### DATA FOR THE TASK
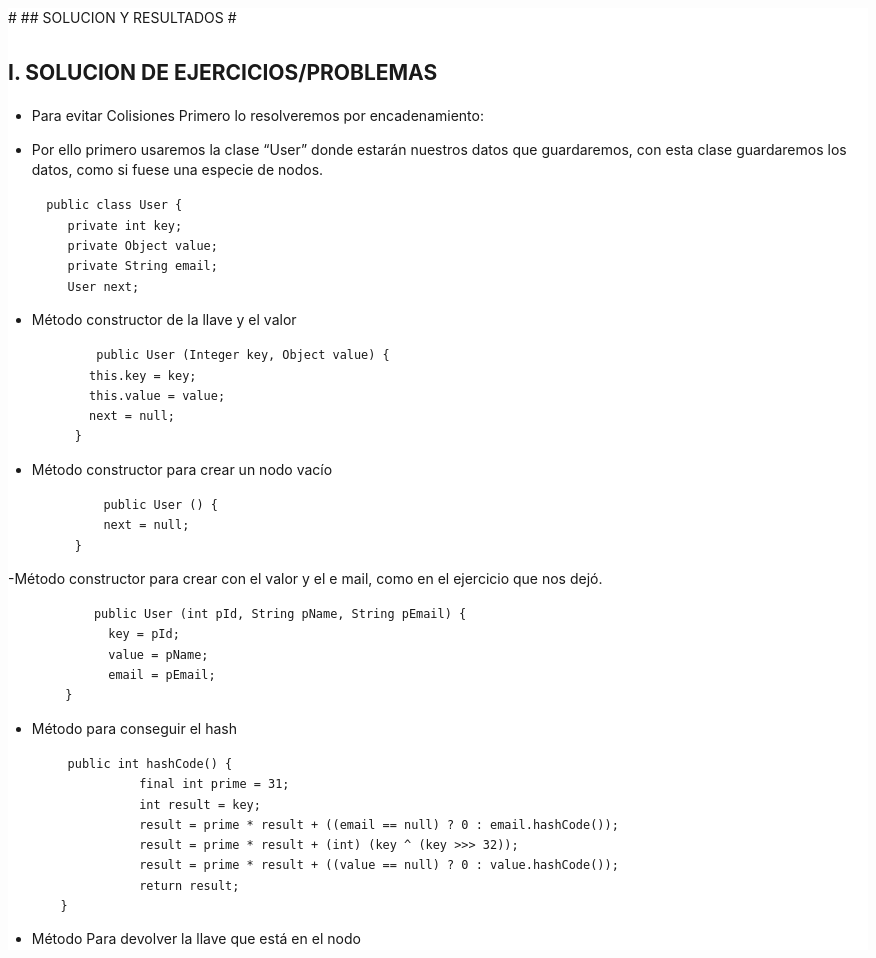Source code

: </table>
#
   ## SOLUCION Y RESULTADOS
#

## I. SOLUCION DE EJERCICIOS/PROBLEMAS

- Para evitar Colisiones Primero lo resolveremos por encadenamiento:

- Por ello primero usaremos la clase “User” donde estarán nuestros datos que guardaremos, con esta clase guardaremos los datos, como si fuese una especie de nodos.

        public class User {
	       private int key;
	       private Object value;
	       private String email;
	       User next;

- Método constructor de la llave y el valor
	
               public User (Integer key, Object value) {
		      this.key = key;
		      this.value = value;
		      next = null;
	        }


- Método constructor para crear un nodo vacío
	
                public User () {
		        next = null;
	        }


-Método constructor para crear con el valor y el e mail, como en el ejercicio que nos dejó.
	
                public User (int pId, String pName, String pEmail) {
		          key = pId;
		          value = pName;
		          email = pEmail;
	        }


- Método para conseguir el hash 	
               
	       public int hashCode() {
	                 final int prime = 31;
	                 int result = key;
	                 result = prime * result + ((email == null) ? 0 : email.hashCode());
	                 result = prime * result + (int) (key ^ (key >>> 32));
	                 result = prime * result + ((value == null) ? 0 : value.hashCode());
	                 return result;
	      }


- Método Para devolver la llave que está en el nodo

### WORK ITEM
A copy of each line above that holds the word "hashCode" is the expected answer.

### EXERCISE ANSWER
	       public int hashCode() {
	                 result = prime * result + ((email == null) ? 0 : email.hashCode());
	                 result = prime * result + ((value == null) ? 0 : value.hashCode());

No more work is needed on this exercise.